Your task - Can you give the rows again in the stretch from the line containing "table_cell Dviračių eismas" through the line containing "table_cell Motorinio transporto", substituting "Vilkikų" for "Traktorių" and leaving everything else unchanged?
--- start of Material for this task ---
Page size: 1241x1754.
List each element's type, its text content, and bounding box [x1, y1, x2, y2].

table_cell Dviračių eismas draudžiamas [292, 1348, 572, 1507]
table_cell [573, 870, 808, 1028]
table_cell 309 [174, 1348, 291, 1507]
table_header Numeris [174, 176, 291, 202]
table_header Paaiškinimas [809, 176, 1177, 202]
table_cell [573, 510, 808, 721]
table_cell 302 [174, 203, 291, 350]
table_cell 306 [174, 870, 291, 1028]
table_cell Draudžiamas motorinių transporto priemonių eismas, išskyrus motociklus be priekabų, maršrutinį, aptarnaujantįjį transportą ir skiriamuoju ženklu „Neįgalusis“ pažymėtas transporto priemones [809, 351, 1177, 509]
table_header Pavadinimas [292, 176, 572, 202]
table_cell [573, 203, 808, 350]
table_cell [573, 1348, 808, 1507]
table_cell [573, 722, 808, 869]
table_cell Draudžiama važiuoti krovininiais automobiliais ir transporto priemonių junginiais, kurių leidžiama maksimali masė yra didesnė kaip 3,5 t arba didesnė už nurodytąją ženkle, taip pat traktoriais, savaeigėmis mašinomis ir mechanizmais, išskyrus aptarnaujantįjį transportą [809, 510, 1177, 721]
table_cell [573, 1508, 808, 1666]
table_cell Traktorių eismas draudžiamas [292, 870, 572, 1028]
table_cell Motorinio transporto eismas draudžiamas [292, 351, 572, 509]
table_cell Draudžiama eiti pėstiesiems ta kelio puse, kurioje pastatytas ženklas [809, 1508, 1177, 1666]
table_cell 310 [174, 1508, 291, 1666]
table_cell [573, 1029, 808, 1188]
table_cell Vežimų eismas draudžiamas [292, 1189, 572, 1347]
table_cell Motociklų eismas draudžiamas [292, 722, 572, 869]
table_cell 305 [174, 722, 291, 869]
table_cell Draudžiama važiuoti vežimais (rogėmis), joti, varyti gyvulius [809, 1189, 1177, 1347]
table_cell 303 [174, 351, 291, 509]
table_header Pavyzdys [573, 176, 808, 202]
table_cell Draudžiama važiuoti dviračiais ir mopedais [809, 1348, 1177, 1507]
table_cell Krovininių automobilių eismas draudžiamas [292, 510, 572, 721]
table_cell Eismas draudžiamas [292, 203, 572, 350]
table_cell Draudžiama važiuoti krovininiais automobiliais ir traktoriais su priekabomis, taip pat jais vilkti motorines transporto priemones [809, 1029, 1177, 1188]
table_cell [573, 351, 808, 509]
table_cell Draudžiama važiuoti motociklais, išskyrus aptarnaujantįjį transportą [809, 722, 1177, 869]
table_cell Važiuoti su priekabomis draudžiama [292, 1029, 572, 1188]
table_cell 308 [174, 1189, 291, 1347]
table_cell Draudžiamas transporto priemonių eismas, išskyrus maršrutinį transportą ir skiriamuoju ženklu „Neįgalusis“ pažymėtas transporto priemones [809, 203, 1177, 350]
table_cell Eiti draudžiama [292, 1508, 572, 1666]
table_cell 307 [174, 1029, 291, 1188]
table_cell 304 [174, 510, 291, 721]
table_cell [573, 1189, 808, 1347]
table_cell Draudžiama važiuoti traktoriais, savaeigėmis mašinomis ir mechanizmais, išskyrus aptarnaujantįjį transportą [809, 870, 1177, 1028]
--- end of Material for this task ---
--- start of Material for this task ---
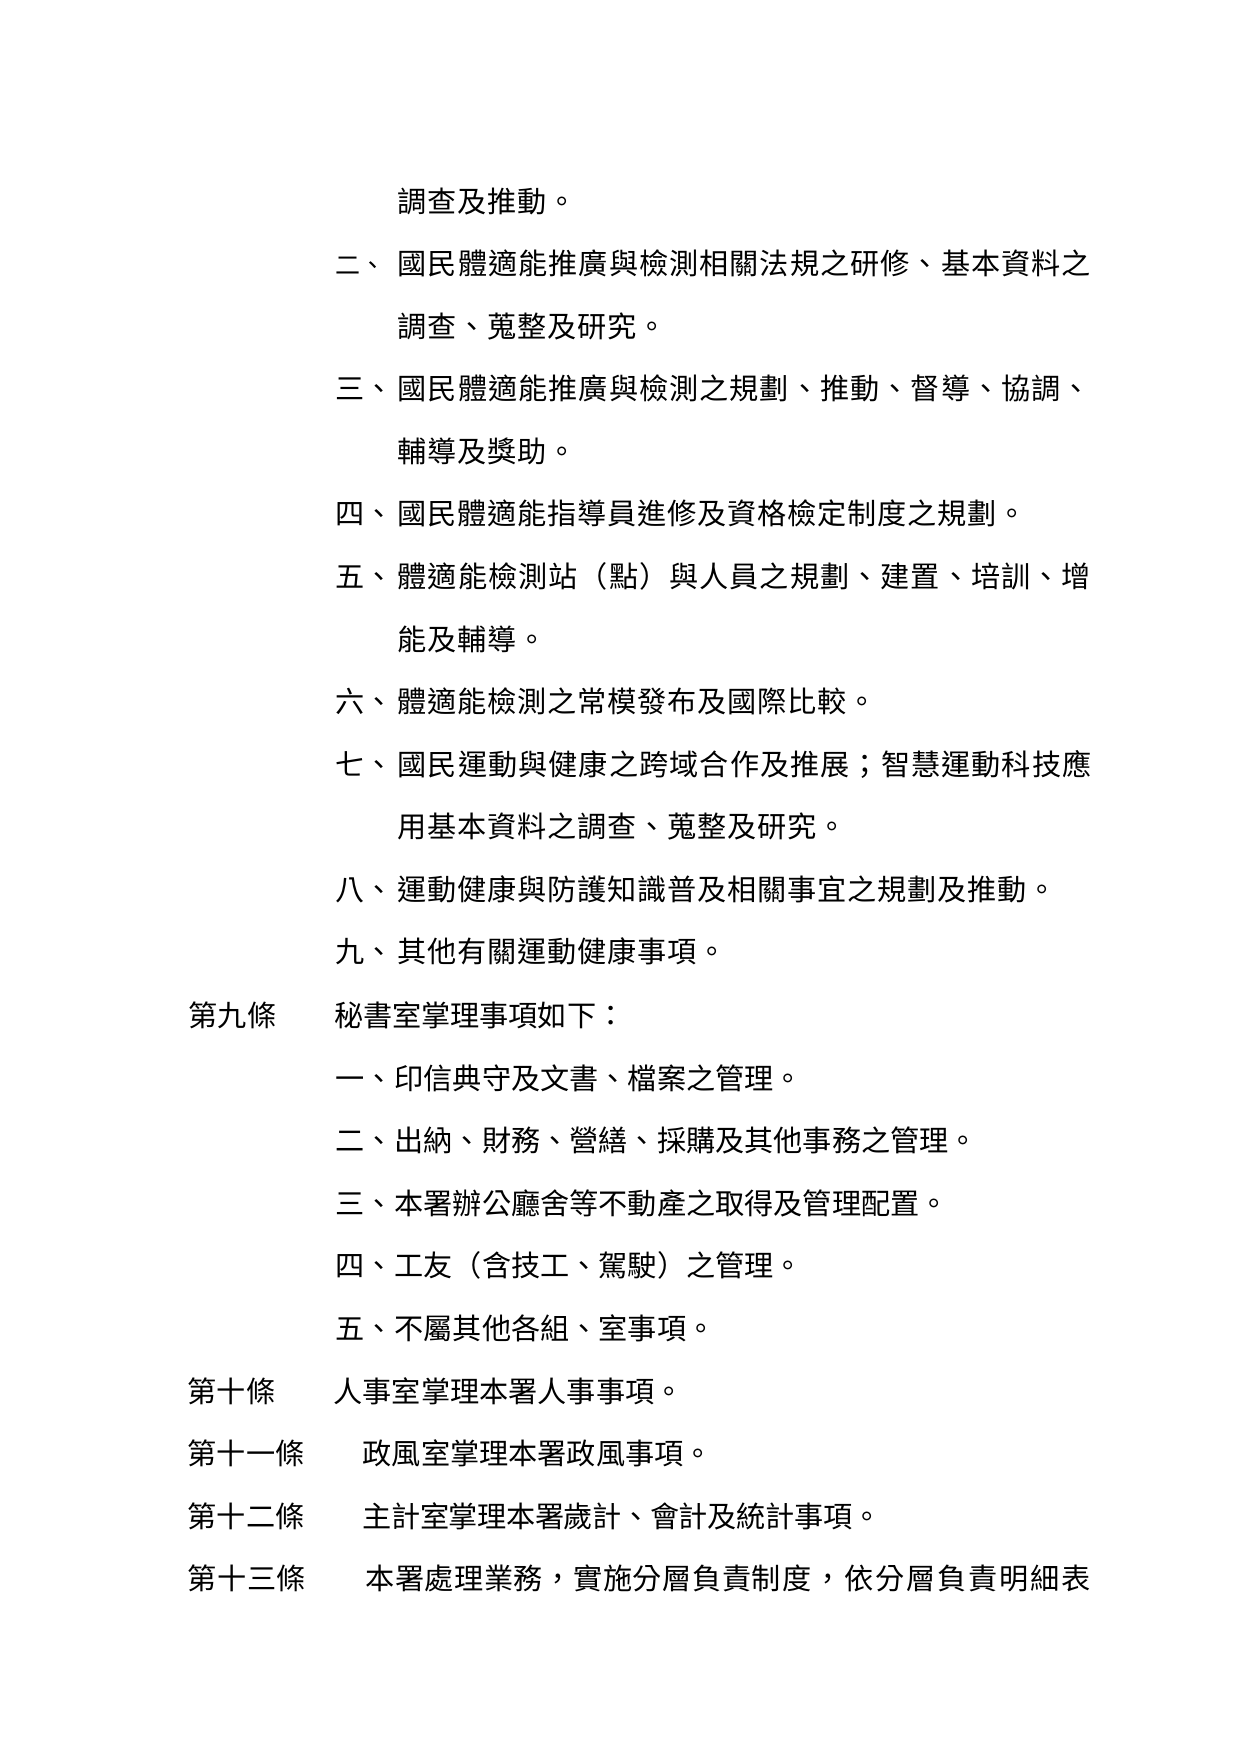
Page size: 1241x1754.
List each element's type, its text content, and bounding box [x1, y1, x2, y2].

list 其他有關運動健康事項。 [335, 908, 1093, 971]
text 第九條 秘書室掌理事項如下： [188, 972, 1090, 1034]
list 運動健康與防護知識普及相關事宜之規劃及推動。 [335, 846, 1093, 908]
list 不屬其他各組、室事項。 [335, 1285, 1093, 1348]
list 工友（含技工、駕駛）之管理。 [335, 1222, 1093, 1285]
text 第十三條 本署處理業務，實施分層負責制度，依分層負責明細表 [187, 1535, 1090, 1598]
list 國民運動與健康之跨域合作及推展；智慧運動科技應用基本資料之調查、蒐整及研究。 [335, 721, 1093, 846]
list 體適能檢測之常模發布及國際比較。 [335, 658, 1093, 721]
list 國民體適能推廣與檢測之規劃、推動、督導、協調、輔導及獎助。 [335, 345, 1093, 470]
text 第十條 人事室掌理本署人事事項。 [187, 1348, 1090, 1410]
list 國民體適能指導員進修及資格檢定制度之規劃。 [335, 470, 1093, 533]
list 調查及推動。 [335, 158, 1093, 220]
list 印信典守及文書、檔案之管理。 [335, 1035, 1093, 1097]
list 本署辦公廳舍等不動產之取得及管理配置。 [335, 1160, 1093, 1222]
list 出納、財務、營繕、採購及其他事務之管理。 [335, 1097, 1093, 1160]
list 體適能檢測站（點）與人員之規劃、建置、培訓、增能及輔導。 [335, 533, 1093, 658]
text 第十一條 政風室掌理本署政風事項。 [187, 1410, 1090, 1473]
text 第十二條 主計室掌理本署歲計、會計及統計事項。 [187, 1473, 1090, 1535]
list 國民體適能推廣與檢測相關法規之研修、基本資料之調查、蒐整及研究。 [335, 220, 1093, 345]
--- end of Material for this task ---
Solution -
table_cell Dviračių eismas draudžiamas [292, 1348, 572, 1507]
table_cell [573, 870, 808, 1028]
table_cell 309 [174, 1348, 291, 1507]
table_header Numeris [174, 176, 291, 202]
table_header Paaiškinimas [809, 176, 1177, 202]
table_cell [573, 510, 808, 721]
table_cell 302 [174, 203, 291, 350]
table_cell 306 [174, 870, 291, 1028]
table_cell Draudžiamas motorinių transporto priemonių eismas, išskyrus motociklus be priekabų, maršrutinį, aptarnaujantįjį transportą ir skiriamuoju ženklu „Neįgalusis“ pažymėtas transporto priemones [809, 351, 1177, 509]
table_header Pavadinimas [292, 176, 572, 202]
table_cell [573, 203, 808, 350]
table_cell [573, 1348, 808, 1507]
table_cell [573, 722, 808, 869]
table_cell Draudžiama važiuoti krovininiais automobiliais ir transporto priemonių junginiais, kurių leidžiama maksimali masė yra didesnė kaip 3,5 t arba didesnė už nurodytąją ženkle, taip pat traktoriais, savaeigėmis mašinomis ir mechanizmais, išskyrus aptarnaujantįjį transportą [809, 510, 1177, 721]
table_cell [573, 1508, 808, 1666]
table_cell Vilkikų eismas draudžiamas [292, 870, 572, 1028]
table_cell Motorinio transporto eismas draudžiamas [292, 351, 572, 509]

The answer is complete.